Wir müssen die Partie unbedingt gewinnen, um uns erneut für die Hauptrunde des DFB-Pokals qualifizieren zu können. Das ist auch eine Frage des Geldes. Die Einnahmen aus dem DFB-Pokal sind immens wichtig für unseren Verein.

In der dritten Liga hatte ihre Elf zwischenzeitlich eine Durststrecke. Warum lief es nicht so?

Das Heimspiel, das wir gegen Werder Bremen II verloren haben, hat uns aus der Bahn geworfen. Da hätten wir drei Punkte holen müssen. Mit dem Sieg gegen Ingolstadt haben wir wieder Rückenwind bekommen. Den wollen wir mit in die Partie nehmen, um unserer Favoritenrolle gerecht zu werden.
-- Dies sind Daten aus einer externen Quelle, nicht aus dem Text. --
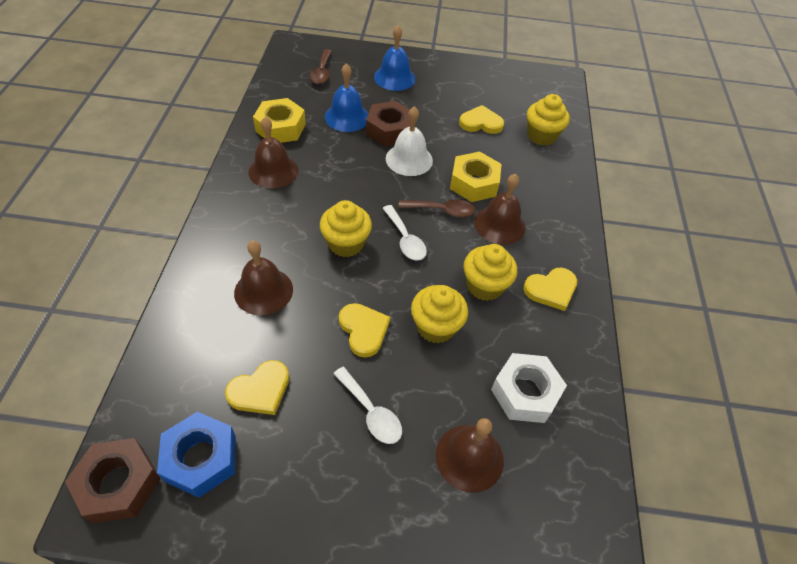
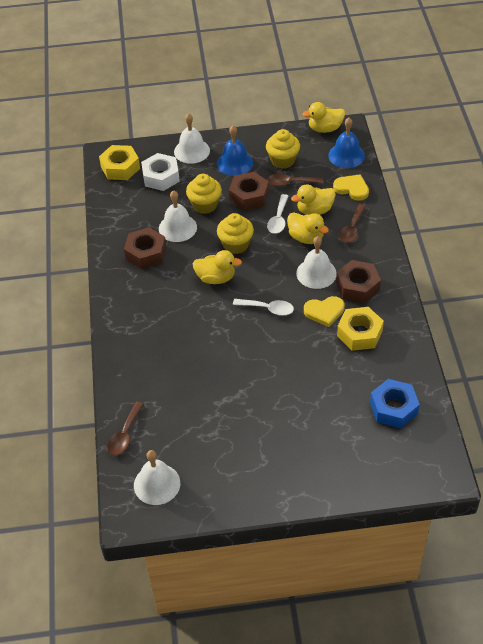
brown bell: [234,241,293,316] [248,117,298,189] [436,418,504,493] [474,174,526,245] = 4 -> none = 0
brown nut: [65,438,161,524] [366,101,410,147] = 2 -> [124,227,166,269] [229,172,269,210] [336,260,381,303] = 3
brown spoon: [310,49,332,84] [399,199,475,218] = 2 -> [107,402,144,455] [267,174,323,186] [339,204,366,243] = 3
white bell: [386,106,433,176] = 1 -> [134,450,180,505] [159,190,197,242] [174,113,210,164] [296,236,337,289] = 4
yellow cupcake: [320,200,372,257] [411,285,468,344] [464,244,517,301] [527,94,570,146] = 4 -> [186,174,222,214] [217,213,254,254] [266,129,300,169] = 3
yellow duck: none = 0 -> [192,250,242,284] [287,212,329,244] [291,184,336,215] [302,102,345,133] = 4
yellow heart: [225,360,289,415] [339,303,391,358] [459,105,504,134] [523,268,577,311] = 4 -> [304,296,345,327] [333,174,369,201] = 2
Ist der Sturm das Sorgenkind? Acht Tore in acht Spielen sind mager.

Das sehe ich nicht so. Unser Torjäger Dennis Kruppke hat schon fünfmal getroffen, Marco Calamita zweimal. Und Kingsley Onuegbu hat drei Treffer vorbereitet. Ein Sturmproblem haben wir also nicht. Mich ärgern viel mehr die unnötigen Gegentore, die wir kassiert haben.

Kommt die Eintracht in Bestbesetzung?

Personell sieht es so aus, dass Marc Pfitzner und Fait-Florian Banser aufgrund ihrer Oberschenkel-Verletzungen weiterhin nicht zur Verfügung stehen. Tim Danneberg und Jan Washausen sind leicht angeschlagen.
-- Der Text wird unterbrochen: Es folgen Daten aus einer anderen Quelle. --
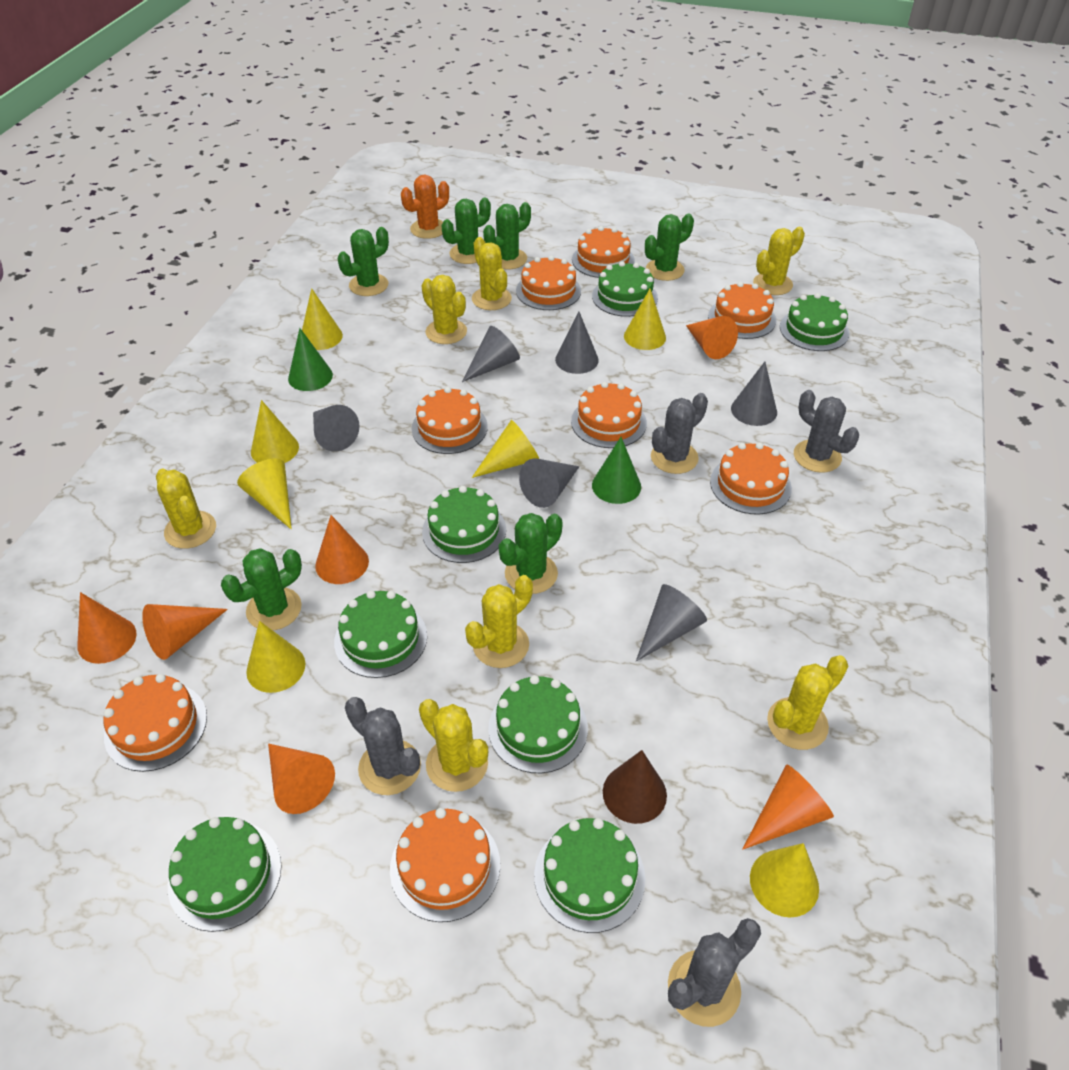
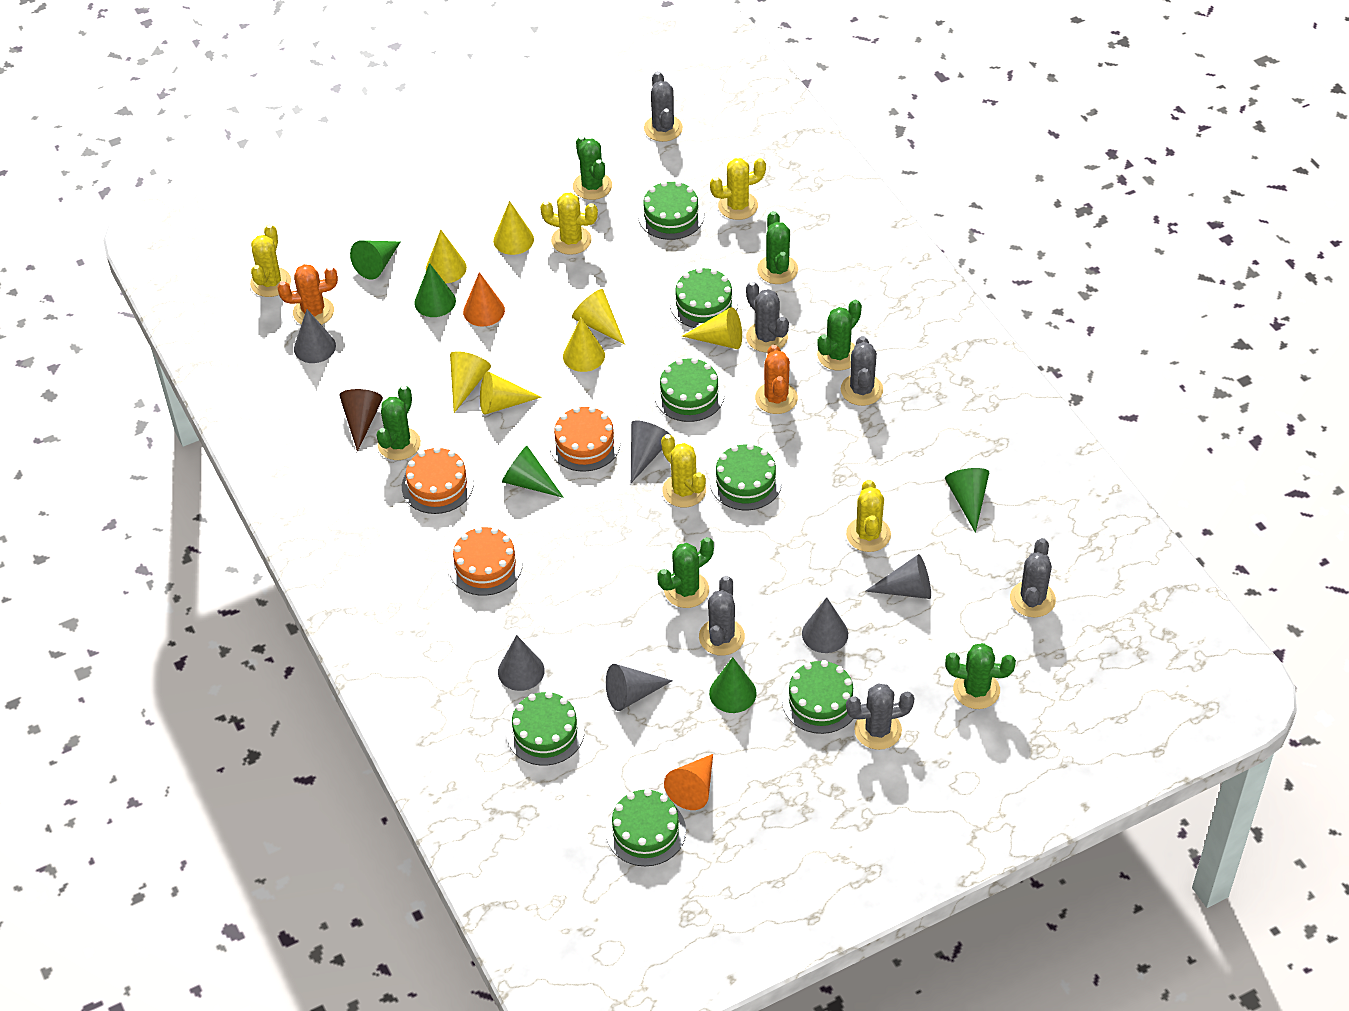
green cone: [288,328,333,391] [592,437,641,504] = 2 -> [350,240,400,279] [414,263,456,317] [502,446,564,498] [709,657,757,713] [945,468,989,533] = 5
grey cactus: [345,697,421,795] [651,393,708,474] [668,918,761,1027] [794,390,859,473] = 4 -> [644,71,683,142] [699,576,745,656] [746,281,789,352] [841,336,883,406] [846,683,915,750] [1010,538,1056,617] = 6
orange cactus: [401,175,449,239] = 1 -> [278,264,338,325] [755,345,798,414] = 2
orange cake: [103,674,207,772] [390,808,500,922] [411,387,488,454] [516,256,581,310] [571,382,647,448] [572,226,635,278] [708,282,776,339] [710,442,792,514] = 8 -> [402,447,474,514] [449,527,523,596] [549,406,621,472] = 3
orange cone: [77,592,137,664] [142,604,228,660] [268,743,335,814] [315,515,369,584] [686,316,738,359] [742,764,834,850] = 6 -> [463,272,505,327] [664,754,713,810] = 2
yellow cactus: [156,469,216,549] [419,699,488,792] [421,275,467,344] [465,575,533,668] [472,237,512,310] [753,227,805,295] [767,655,848,750] = 7 -> [250,224,291,297] [540,193,598,255] [661,434,706,507] [710,158,766,220] [846,480,891,552] = 5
Sie machen zurzeit in Köln die Ausbildung zum Fußball-Lehrer. Wie verkraften Sie die Doppelbelastung?

Für mich ist das keine Belastung, sondern eher eine große Herausforderung. Die Ausbildung macht mir sehr viel Spaß.

Können Sie beim Pokalspiel gegen Halvestorf überhaupt dabei sein?

Nein, leider nicht. Meine Assistenten Darius Scholtysik und Jürgen Rische vertreten mich vor Ort. Mein Trainerteam unterstützt mich und genießt mein Vertrauen. Sie werden dafür sorgen, dass die Jungs engagiert zu Werke gehen.

Und wer übernimmt den Ergebnisdienst?

Unser sportlicher Leiter, Marc Arnold, wird mich während des Spiels per SMS informieren.